--- DATA SHOWN Enclosed Below ---
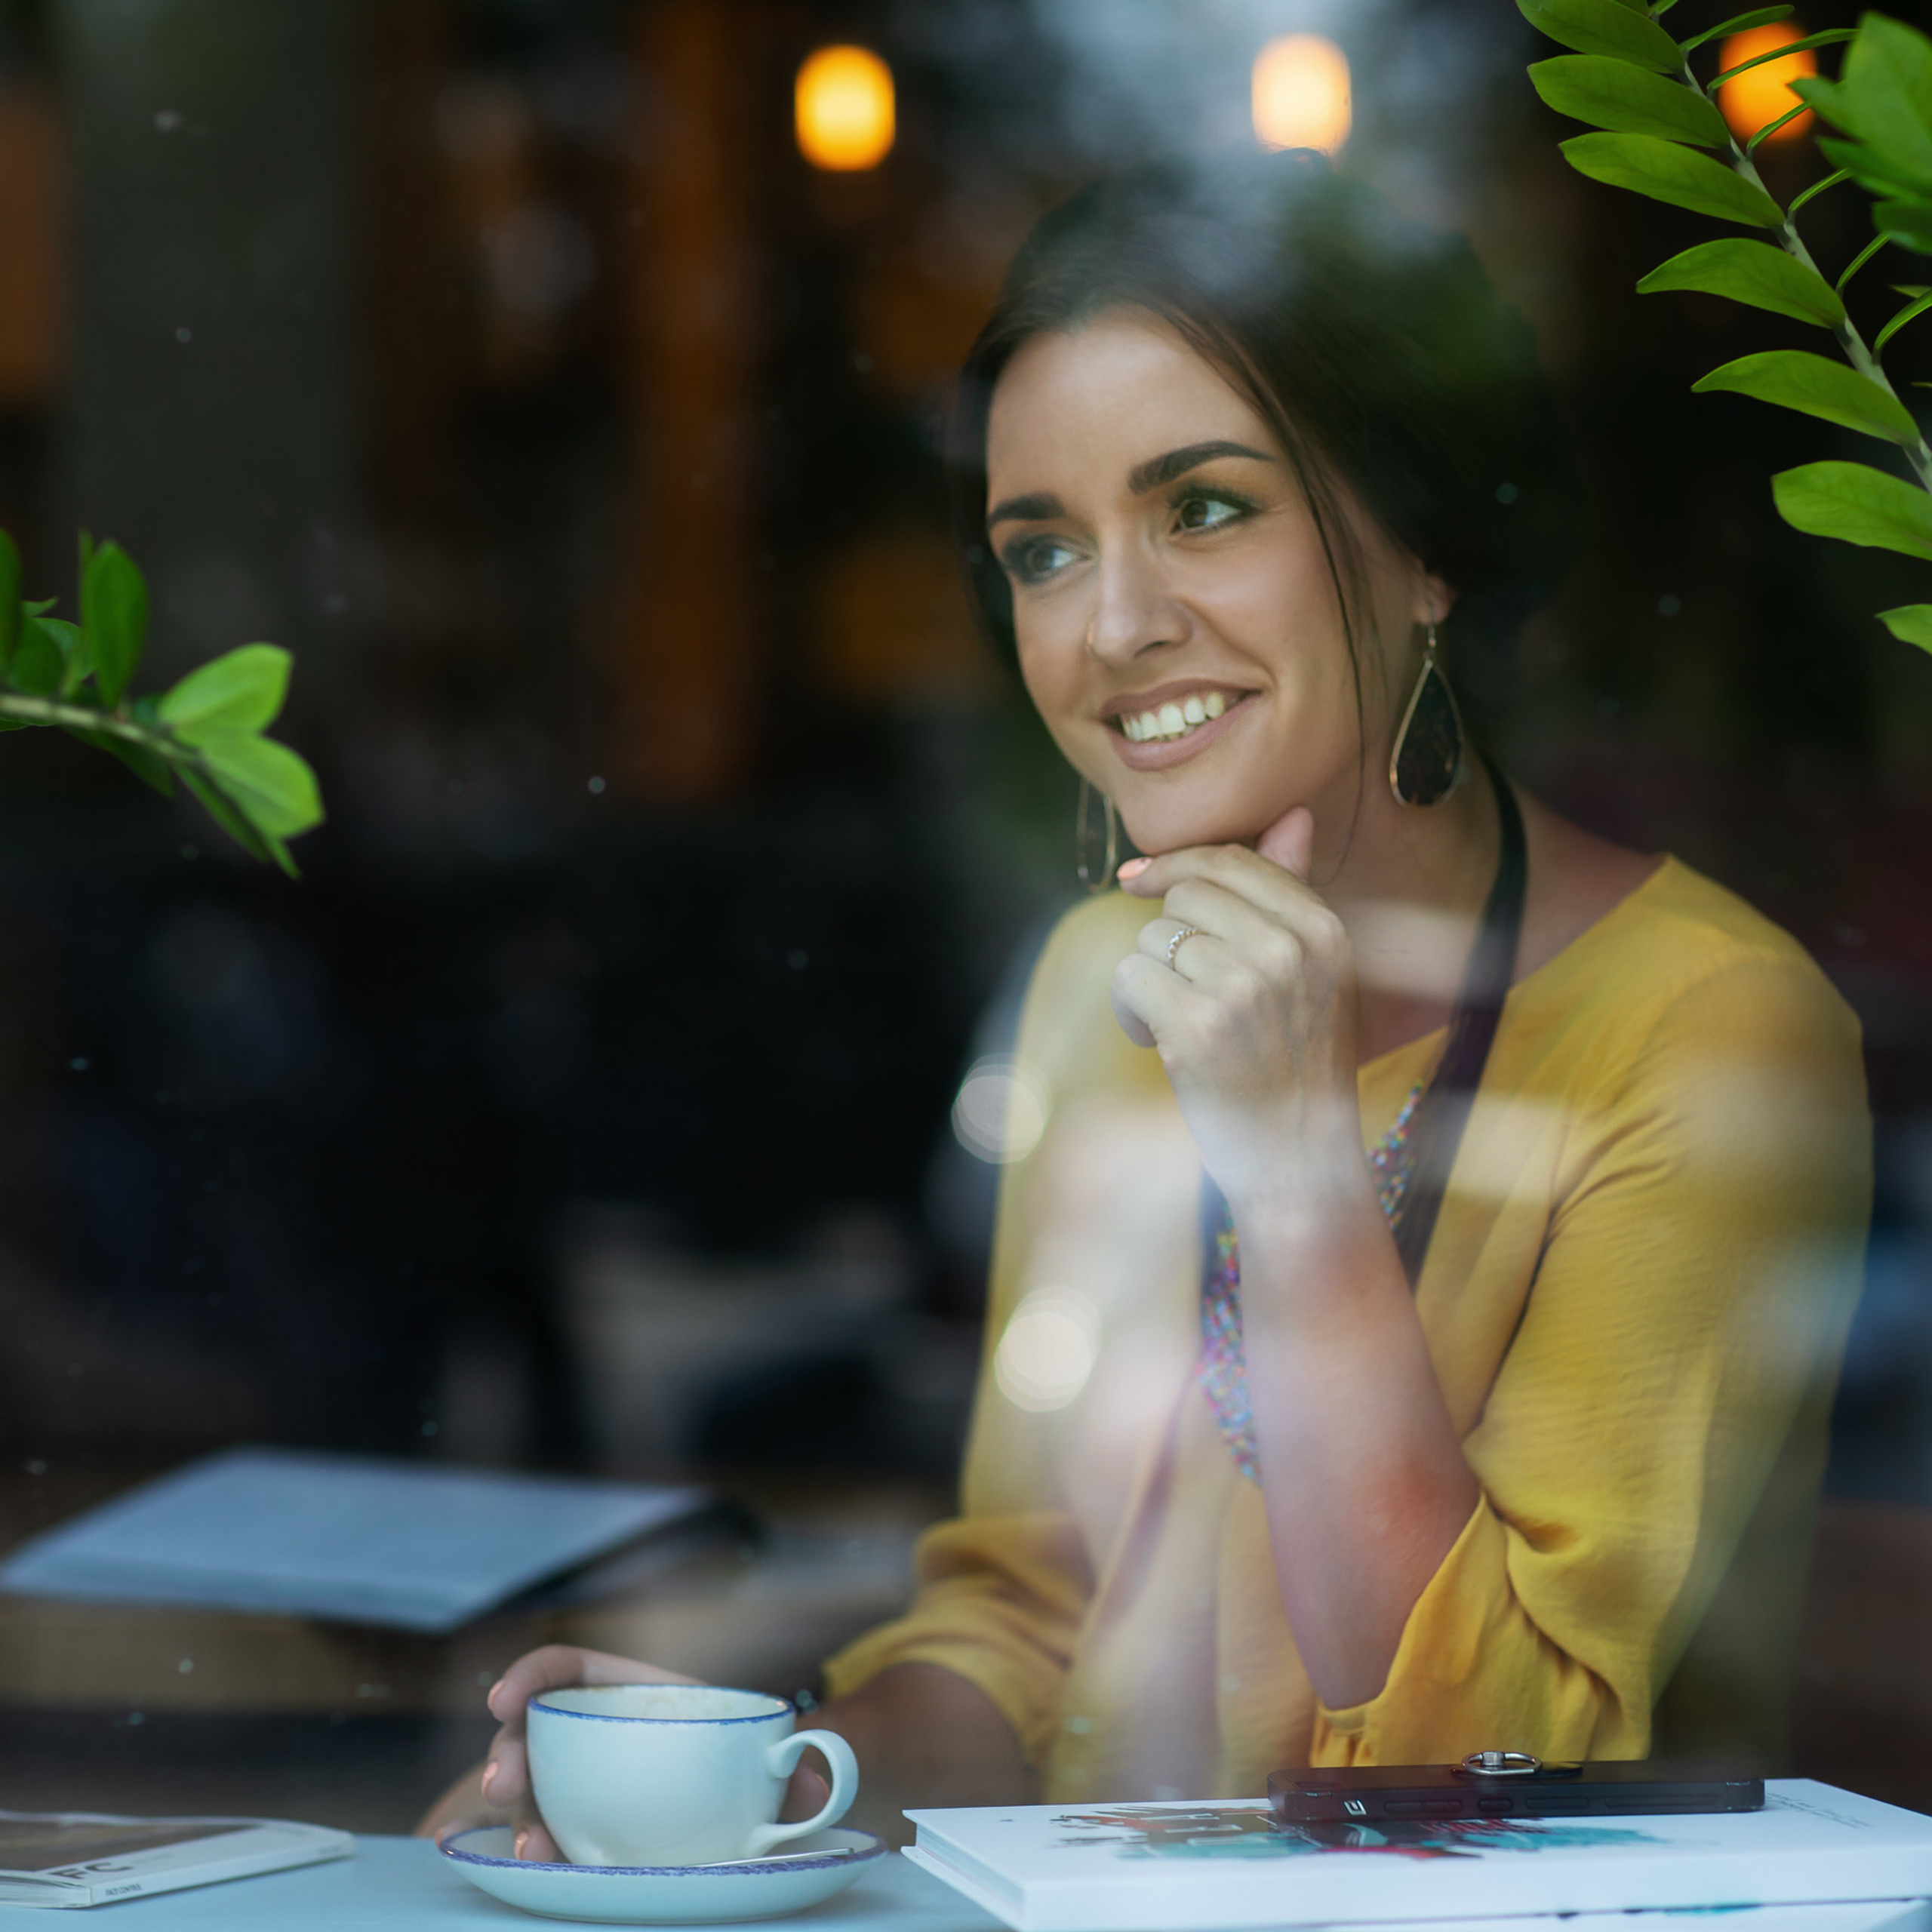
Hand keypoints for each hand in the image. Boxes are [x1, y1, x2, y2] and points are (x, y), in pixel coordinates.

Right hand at [414, 1646, 833, 1861]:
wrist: (747, 1806)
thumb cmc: (746, 1766)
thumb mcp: (768, 1756)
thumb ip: (794, 1768)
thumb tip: (815, 1783)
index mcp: (626, 1692)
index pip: (565, 1667)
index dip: (529, 1673)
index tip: (504, 1699)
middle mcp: (589, 1733)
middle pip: (530, 1731)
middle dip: (508, 1754)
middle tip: (503, 1785)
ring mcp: (576, 1783)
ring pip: (527, 1789)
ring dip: (517, 1815)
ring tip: (530, 1849)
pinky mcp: (577, 1830)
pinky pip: (543, 1831)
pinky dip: (531, 1846)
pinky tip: (532, 1867)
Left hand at [1110, 806, 1362, 1206]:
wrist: (1299, 1160)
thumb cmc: (1300, 1062)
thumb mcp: (1318, 972)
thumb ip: (1294, 890)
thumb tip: (1294, 813)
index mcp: (1322, 929)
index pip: (1230, 861)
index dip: (1174, 867)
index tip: (1137, 882)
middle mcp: (1287, 951)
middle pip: (1183, 898)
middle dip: (1168, 939)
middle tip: (1189, 990)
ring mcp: (1241, 989)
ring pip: (1151, 939)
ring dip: (1149, 979)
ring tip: (1179, 1022)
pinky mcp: (1196, 1028)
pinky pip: (1129, 977)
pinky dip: (1128, 1010)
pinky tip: (1155, 1040)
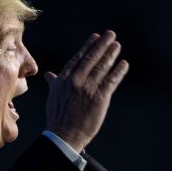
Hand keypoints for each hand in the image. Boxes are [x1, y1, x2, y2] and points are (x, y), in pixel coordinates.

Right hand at [44, 30, 129, 152]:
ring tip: (117, 45)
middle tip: (110, 35)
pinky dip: (118, 72)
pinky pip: (111, 81)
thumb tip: (48, 74)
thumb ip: (54, 83)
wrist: (63, 135)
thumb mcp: (53, 97)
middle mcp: (76, 81)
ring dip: (111, 55)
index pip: (78, 58)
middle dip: (102, 45)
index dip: (88, 46)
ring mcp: (88, 89)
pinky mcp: (99, 98)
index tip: (95, 37)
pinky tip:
--- End of Enclosed DATA SHOWN ---
- **TASK**
Write out again every line above exactly as given; the pictures do not belong in the copy.

- **TASK RESPONSE**
Hand keypoints for each hand in the image. Boxes are [x1, y1, x2, y2] and points are (x, y), in pixel coordinates.

Right hand at [414, 1646, 833, 1861]:
wrist: (747, 1806)
thumb cmc: (746, 1766)
thumb mcp: (768, 1756)
thumb ip: (794, 1768)
thumb tip: (815, 1783)
index mcp: (626, 1692)
index pip: (565, 1667)
index dip: (529, 1673)
index tip: (504, 1699)
middle mcp: (589, 1733)
middle pip: (530, 1731)
middle dip: (508, 1754)
middle tip: (503, 1785)
ring mcp: (576, 1783)
ring pip: (527, 1789)
ring dip: (517, 1815)
ring tip: (530, 1849)
pinky mcp: (577, 1830)
pinky pip: (543, 1831)
pinky dip: (531, 1846)
pinky tip: (532, 1867)
Left hand at [1110, 806, 1362, 1206]:
wrist: (1299, 1160)
thumb cmc: (1300, 1062)
thumb mcp: (1318, 972)
thumb ip: (1294, 890)
thumb tip: (1294, 813)
index mcp: (1322, 929)
index pip: (1230, 861)
index dip: (1174, 867)
index tip: (1137, 882)
middle mcp: (1287, 951)
middle pip: (1183, 898)
middle dip: (1168, 939)
middle tip: (1189, 990)
ring mcp: (1241, 989)
ring pip: (1151, 939)
ring dip: (1149, 979)
ring tip: (1179, 1022)
pinky mcp: (1196, 1028)
pinky pip: (1129, 977)
pinky dip: (1128, 1010)
pinky tip: (1155, 1040)
Hand keypoints for each hand in the image. Boxes are [x1, y1, x2, y2] and points are (x, y), in pixel coordinates.

Right hand at [44, 30, 129, 152]:
ring tip: (117, 45)
middle tip: (110, 35)
pinky dip: (118, 72)
pinky pip: (111, 81)
thumb tip: (48, 74)
thumb ip: (54, 83)
wrist: (63, 135)
thumb mcp: (53, 97)
middle mcp: (76, 81)
ring dip: (111, 55)
index pip: (78, 58)
middle dip: (102, 45)
index dip: (88, 46)
ring mcp: (88, 89)
pinky mcp: (99, 98)
index tip: (95, 37)
pinky tip:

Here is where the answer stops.